いわき市平 薄磯海岸

東日本大震災より六年が過ぎました。毎年3.11には海方面へ行っていたのだが、今年は用事があり家にいた。震災後、初めていわき市を訪れたのは何時頃だったろう、おそらくその年の夏以降だったと思うが、瓦礫類が道路上や海岸に散乱したままだった。

塩屋崎灯台があるいわき市平薄磯の海岸沿いの瓦礫は早めに撤去され、供養塔が立っていたが、街並みは基礎だけの荒涼とした光景だった。そういえば豊間中学校のグランドには大量の瓦礫が長期に渡り置かれていたことを思い出す。


塩屋崎灯台から北側はいわき市平薄磯字宿崎、字小塚、字南街、字中街、字北街と海岸が続く。現在、灯台直下の宿崎と永遠のひばり像がある小塚は海岸に降りれるが、住宅街であった南街から北街は行く度に景観が変わる程の大規模なかさ上げ、及び堤防工事が行われている途中であり、車を停めたり海岸に降りることは出来ない。

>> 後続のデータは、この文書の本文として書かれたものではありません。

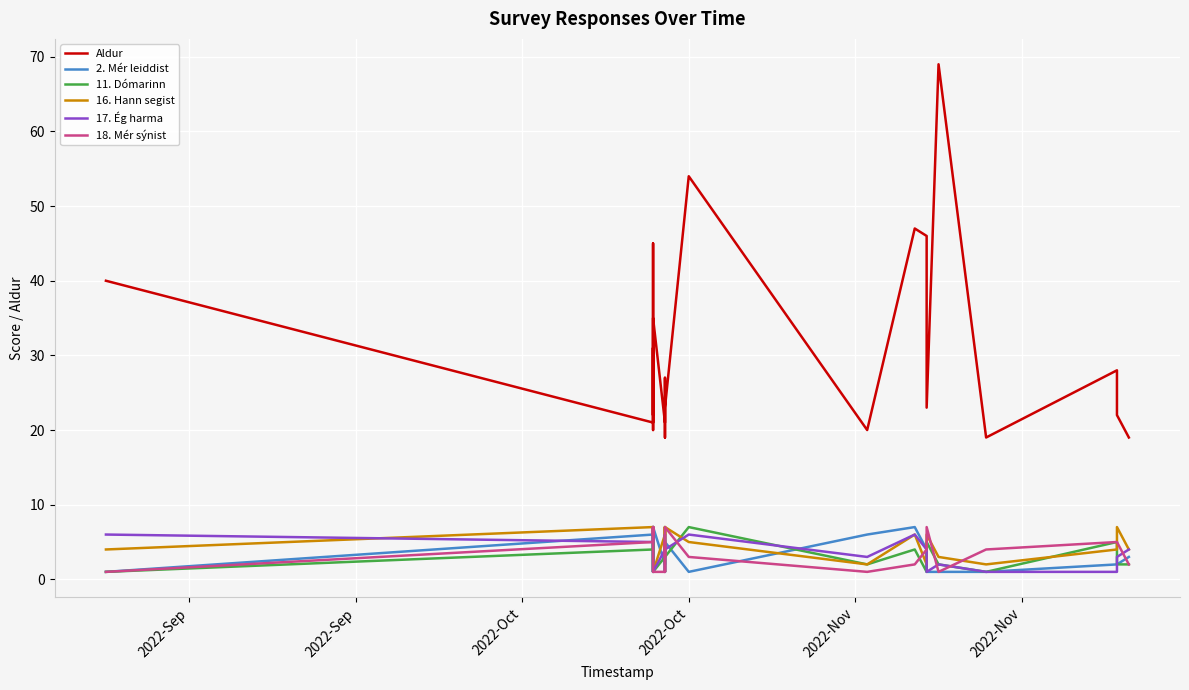

True or false: 18. Mér sýnist has more than 1 interior local peaks.

True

画像は12/02/11に撮影したもので、当時はまだ大々的な工事が始っておらず、海岸に立つことができた。撮影時にブログにupしていたが、今回改めて再現像する。因みに住所は南街から塩屋崎灯台を望む場所になる。証言では、画像中央の高さ8mある見張り台を超える津波が押し寄せたようだ。


一年後...」~ F8・SS20・ISO200 ~


撮影時刻は18時頃、とても寒かったことを思い出す。右側は人が住んでいた街並みがあった場所だが、空虚な空間が残るだけであった。それでも時折り壊れた堤防沿いの道を車が通る。撮影時のタイトルは「復興の灯」であったが、その時何をイメージしていたのか既に忘れてしまっている。


露出は過ぎ去る車の光跡から算出、周囲の暗さと上手く合致したのか、全体的に適度な明暗になったようだ。今になって光跡は亡き人々の魂のように思え、それが再upした由縁でもある。


これは相馬郡新地町、釣師浜の寄せ書きされた「国旗」。一昨年だったか再訪した際には既に無くなっていたけど、この辺りも今はかなり変わっているのだろうと想像する。